• **Text passage**:
Segment Open
[ 
https://issues.apache.org/jira/browse/PARQUET-1656?page=com.atlassian.jira.plugin.system.issuetabpanels:all-tabpanel
 ]

Balajee Nagasubramaniam updated PARQUET-1656:
---------------------------------------------
    Description: 
Following exception was seen with parquet 1.8.1 (and in parquet 1.12.0, when 
trying to reproduce it).

Exception in thread "main" java.lang.ClassCastException: optional binary 
phone_number (STRING) is not a group
at 
com.uber.komondor.shaded.org.apache.parquet.schema.Type.asGroupType(Type.java:250)
at 
com.uber.komondor.shaded.org.apache.parquet.avro.AvroRecordConverter.newConverter(AvroRecordConverter.java:279)
at 
com.uber.komondor.shaded.org.apache.parquet.avro.AvroRecordConverter.newConverter(AvroRecordConverter.java:232)
at 
com.uber.komondor.shaded.org.apache.parquet.avro.AvroRecordConverter.access$100(AvroRecordConverter.java:78)
at 
org.apache.parquet.avro.AvroRecordConverter$AvroCollectionConverter$ElementConverter.<init>(AvroRecordConverter.java:536)
at 
org.apache.parquet.avro.AvroRecordConverter$AvroCollectionConverter.<init>(AvroRecordConverter.java:486)
at 
org.apache.parquet.avro.AvroRecordConverter.newConverter(AvroRecordConverter.java:289)
at 
org.apache.parquet.avro.AvroRecordConverter.<init>(AvroRecordConverter.java:141)
at 
org.apache.parquet.avro.AvroRecordConverter.newConverter(AvroRecordConverter.java:279)
at 
org.apache.parquet.avro.AvroRecordConverter.<init>(AvroRecordConverter.java:141)
at 
org.apache.parquet.avro.AvroRecordConverter.<init>(AvroRecordConverter.java:95)
at 
org.apache.parquet.avro.AvroRecordMaterializer.<init>(AvroRecordMaterializer.java:33)
at 
org.apache.parquet.avro.AvroReadSupport.prepareForRead(AvroReadSupport.java:138)
at 
org.apache.parquet.hadoop.InternalParquetRecordReader.initialize(InternalParquetRecordReader.java:183)
Segment Closed
• **Data extracts**:
Segment Open
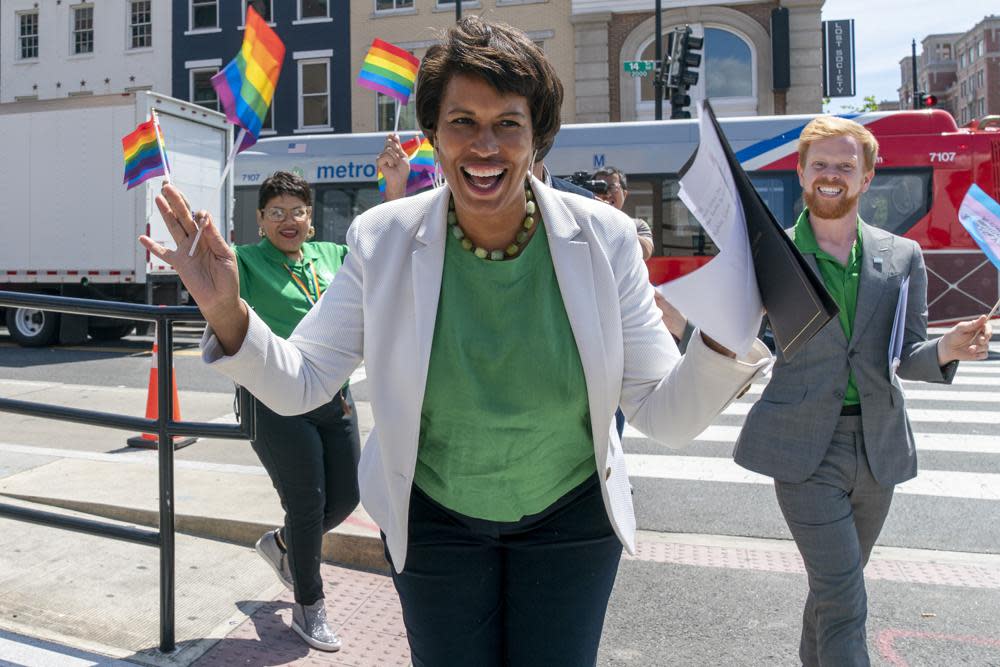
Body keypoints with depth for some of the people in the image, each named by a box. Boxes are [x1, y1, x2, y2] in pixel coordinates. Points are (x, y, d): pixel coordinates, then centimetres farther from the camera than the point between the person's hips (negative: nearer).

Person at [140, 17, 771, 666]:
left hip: (572, 517, 1)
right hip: (433, 521, 0)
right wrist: (228, 314, -28)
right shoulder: (383, 240, -16)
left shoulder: (604, 237, -17)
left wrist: (724, 335, -33)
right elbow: (299, 382, -10)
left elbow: (666, 413, -15)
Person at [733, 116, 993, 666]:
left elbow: (905, 356, 6)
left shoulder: (902, 257, 6)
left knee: (833, 586, 19)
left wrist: (945, 350, -15)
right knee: (844, 600, -7)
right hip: (804, 449, -4)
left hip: (880, 449, 4)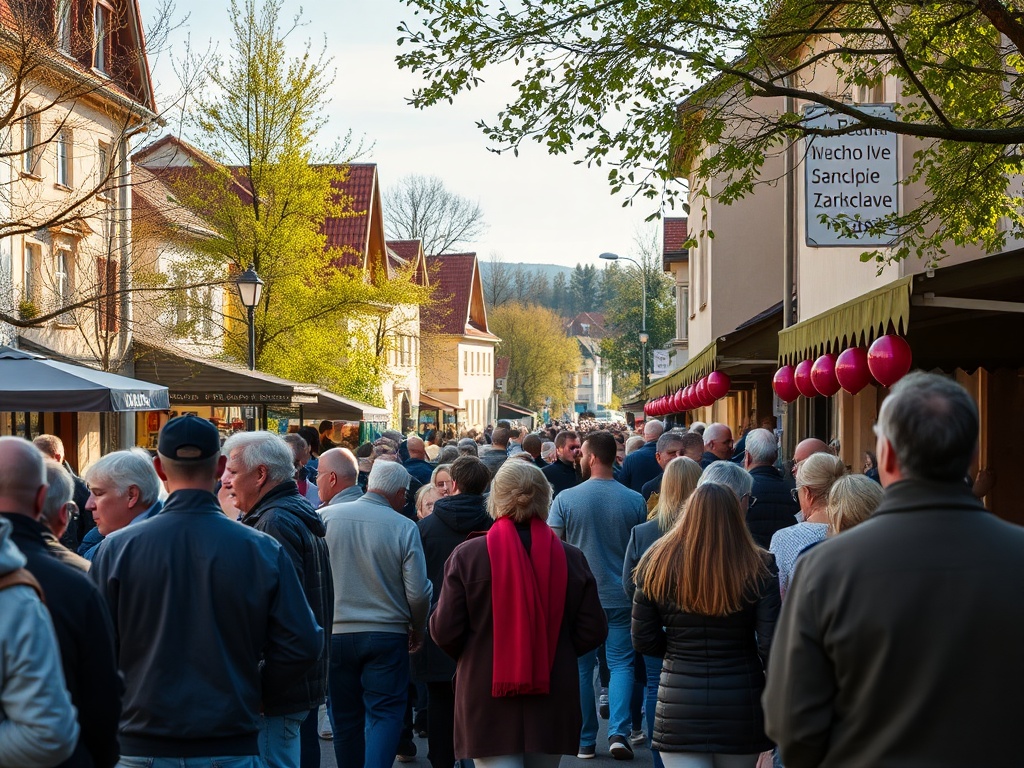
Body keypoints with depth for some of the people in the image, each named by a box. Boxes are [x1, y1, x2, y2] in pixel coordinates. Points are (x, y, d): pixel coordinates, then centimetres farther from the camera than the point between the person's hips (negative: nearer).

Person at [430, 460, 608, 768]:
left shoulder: (467, 555, -9)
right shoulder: (571, 558, -3)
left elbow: (445, 631, -7)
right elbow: (592, 631, 0)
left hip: (488, 702, -3)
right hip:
Segment Closed
• **Exercise A**: In which Parquet versions does the Parquet issue report say the exception appeared?
• **Exercise B**: Write the next part of the Parquet issue report, picking up after its final line.
The entries are material apart from the Parquet issue report.

• **Answer space A**: Parquet 1.8.1, and 1.12.0 when trying to reproduce it.

• **Answer space B**:
at org.apache.parquet.hadoop.ParquetReader.initReader(ParquetReader.java:156)
at org.apache.parquet.hadoop.ParquetReader.read(ParquetReader.java:135)
at 
util.ParquetToAvroSchemaConverter$.convert(ParquetToAvroSchemaConverter.scala:46)
at 
util.ParquetToAvroSchemaConverter$.main(ParquetToAvroSchemaConverter.scala:20)
at util.ParquetToAvroSchemaConverter.main(ParquetToAvroSchemaConverter.scala)
at sun.reflect.NativeMethodAccessorImpl.invoke0(Native Method)
at sun.reflect.NativeMethodAccessorImpl.invoke(NativeMethodAccessorImpl.java:62)
at 
sun.reflect.DelegatingMethodAccessorImpl.invoke(DelegatingMethodAccessorImpl.java:43)
at java.lang.reflect.Method.invoke(Method.java:498)
at org.apache.hadoop.util.RunJar.run(RunJar.java:221)
at org.apache.hadoop.util.RunJar.main(RunJar.java:136)


Original exception was triggered by the following schema change.
Schema Before change:
                         {
                            "default": null,
                            "name": "master_cluster",
                            "type": [
                                "null",
                                {
                                    "fields": [
                                        {
                                            "name": "uuid",
                                            "type": "string"
                                        },
                                        {
                                            "name": "namespace",
                                            "type": "string"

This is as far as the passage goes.